Sin embargo, la controversia surge porque algunos especialistas consideran que las facultades contempladas son particularmente amplias.
El académico y experto en derecho constitucional Pablo Urquízar sostuvo que las atribuciones propuestas incluso podrían superar las restricciones contempladas para el estado de sitio. Matamala, por su parte, sostuvo que el nuevo régimen entregaría al Presidente facultades “mayores al estado de sitio”.
El punto, por tanto, no es solamente la existencia de un estado de excepción, sino qué derechos puede restringir, durante cuánto tiempo y bajo qué controles.
EL DEBATE POR LOS LÍMITES
Las críticas apuntan principalmente a la concentración de facultades en el Ejecutivo. El expresidente Gabriel Boric calificó la iniciativa como una “limitación de libertades inédita en la democracia chilena” y cuestionó que pueda establecerse un régimen de hasta 240 días.
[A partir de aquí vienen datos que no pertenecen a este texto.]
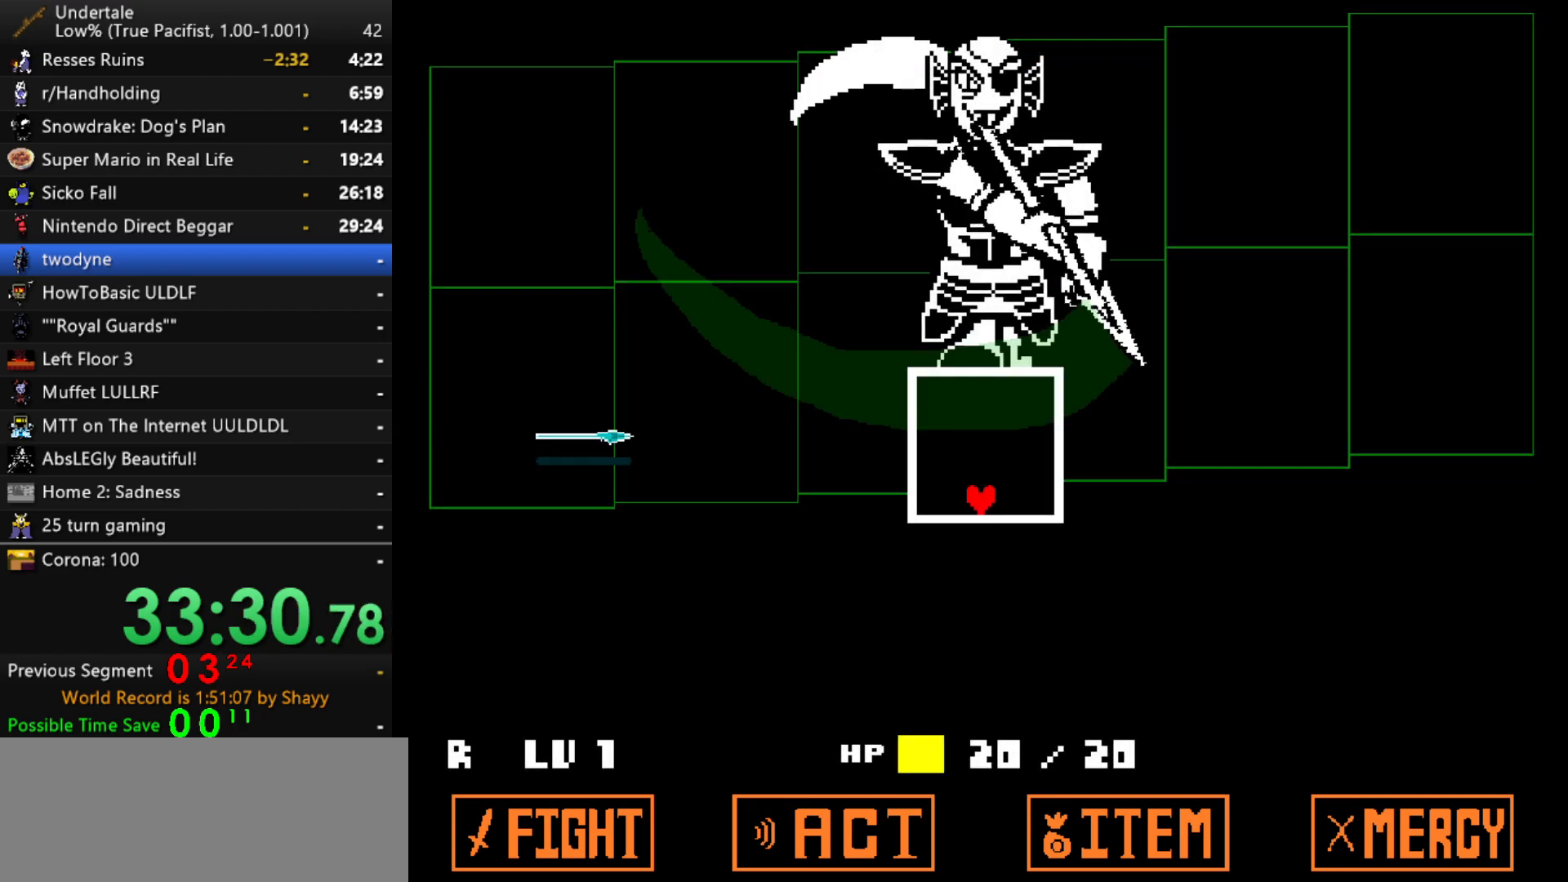
{"keys": [], "events": [[284, "down", "up"]]}
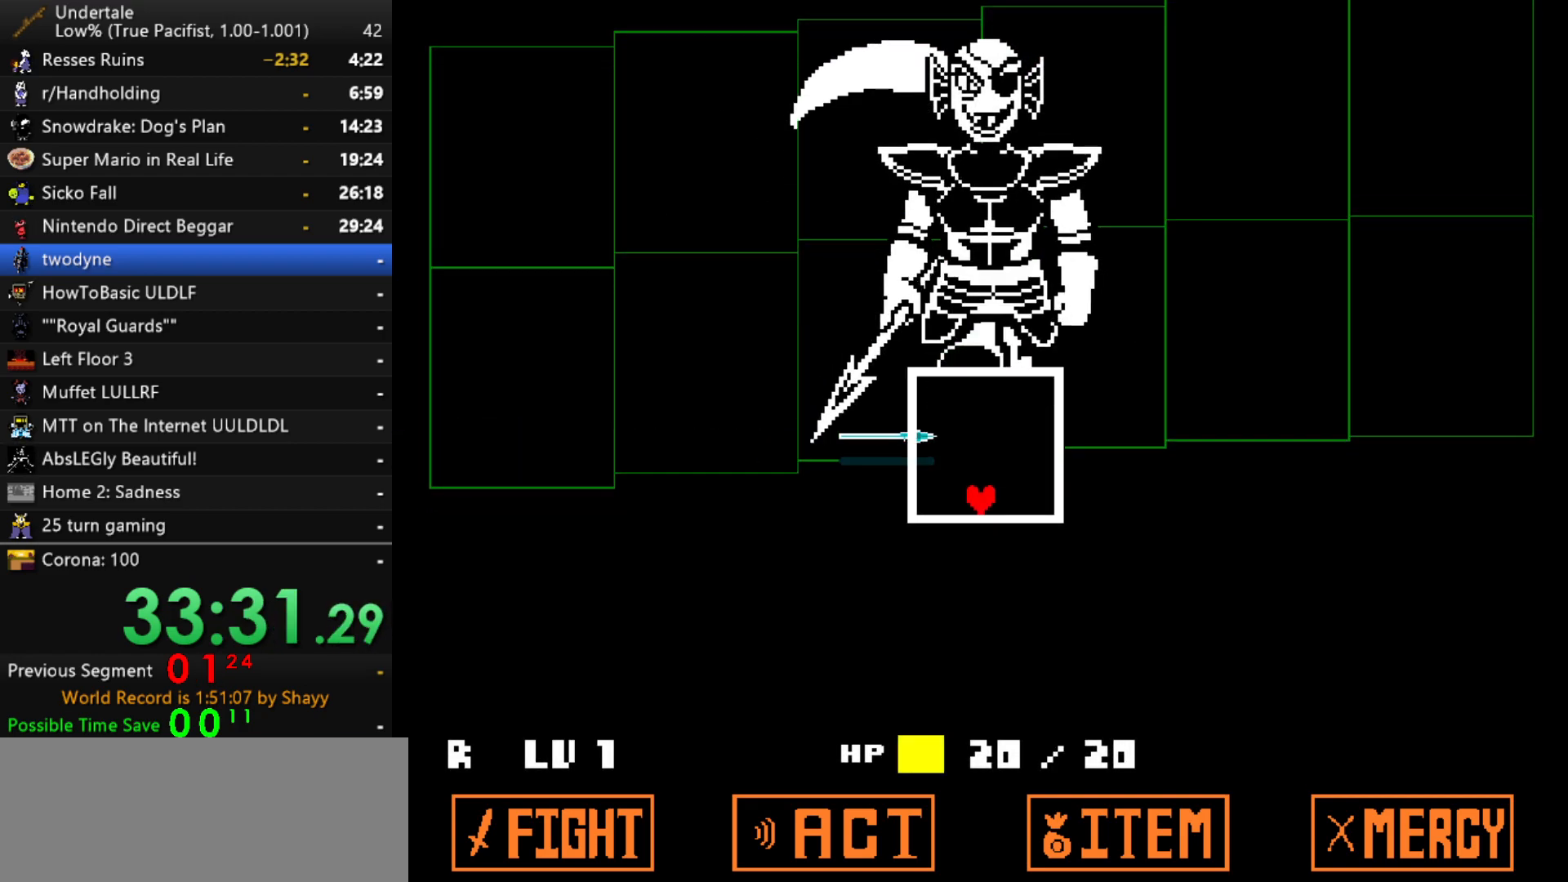
{"keys": [], "events": [[250, "up", "down"], [384, "up", "up"]]}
Desde el ámbito jurídico también se ha planteado que una herramienta excepcional debe mantener una relación proporcional entre la amenaza que se busca enfrentar y las restricciones impuestas a la ciudadanía.
Incluso desde sectores que reconocen la necesidad de fortalecer la seguridad han surgido reparos. La discusión, por lo tanto, no se reduce a estar a favor o en contra de combatir el crimen organizado. El debate está en qué herramientas está dispuesto a entregar el Estado para hacerlo.
¿QUÉ CAMBIARÍA PARA UNA PERSONA COMÚN?
En un día normal, probablemente nada. La reforma no significa que, si se aprueba, desde el día siguiente los chilenos perderán su libertad para circular, reunirse o comunicarse.
Las restricciones operarían solamente si el Presidente decreta este nuevo estado de excepción y dentro de los territorios sometidos a él. Pero, si eso ocurre, una persona podría encontrarse con controles para desplazarse, limitaciones para reunirse, restricciones a determinadas asociaciones, intervención de comunicaciones o medidas de requisición de bienes.
El Gobierno sostiene que estas herramientas son necesarias para recuperar territorios afectados por el crimen organizado. Sus críticos responden que, precisamente porque se trata de derechos fundamentales, las facultades extraordinarias deben tener límites y controles especialmente estrictos.
La reforma recién comienza su recorrido legislativo y todavía puede ser modificada durante su discusión en el Congreso. El Senado será el escenario donde se definirá si estas facultades avanzan tal como fueron propuestas, si se acotan o si finalmente algunas de ellas son eliminadas.